C’est dans la maison molenbeekoise qui l’a vue naître que Michèle Didden, CEO de la maison éponyme, nous reçoit. Un marqueur fort pour celle qui perpétue sans relâche les recettes de son arrière-grand-père et de son père.

Sergent mécanicien attaché au service des pompiers chez Delhaize, Jean-François Didden lâche son emploi pour créer sa moutarderie-vinaigrerie en 1925. Les recettes sont élaborées rue De Koninck, à Bruxelles, puis vendues alors en porte-à-porte, avec leur cheval, remplacé quelques années après par une camionnette. Les affaires grandissent grâce, notamment – une pratique révolutionnaire à l’époque -, à des promotions régulières.

Avec ses fils Théodore et François, il diversifie ses activités en produisant petits oignons, câpres et cornichons en bocaux. La Seconde Guerre mondiale porte un coup fatal à la famille : Jean-François Didden et François y perdent la vie, laissant Théodore seul maître à bord, suivi de son fils Pierre, le père de Michèle Didden. “Mon père a dirigé la société dès ses 18 ans, sa mère est venue l’aider… Tout a fonctionné au ralenti pendant la guerre mais ils ont tenu bon”, raconte Michèle.
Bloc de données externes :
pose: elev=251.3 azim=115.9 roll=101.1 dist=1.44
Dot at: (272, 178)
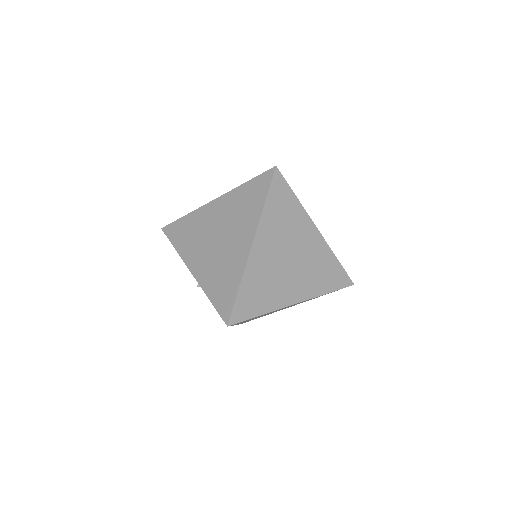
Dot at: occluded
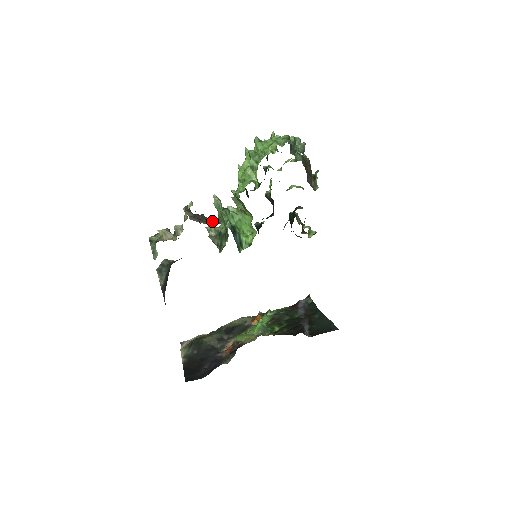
Années 1950, années dorées

“Passionné par la société et fin gastronome, mon père voulait absolument créer une mayonnaise. Il était très exigeant concernant les saveurs et a fait de multiples essais dans la cuisine familiale avant d’arriver à satisfaction… au grand dam de ma mère !”

Mû par le goût du challenge, sa créativité et ses nombreux contacts avec les grands acteurs du marché de la distribution de l’époque, c’est lui qui donne l’impulsion nécessaire pour passer de la petite structure familiale au statut d’acteur incontournable du secteur.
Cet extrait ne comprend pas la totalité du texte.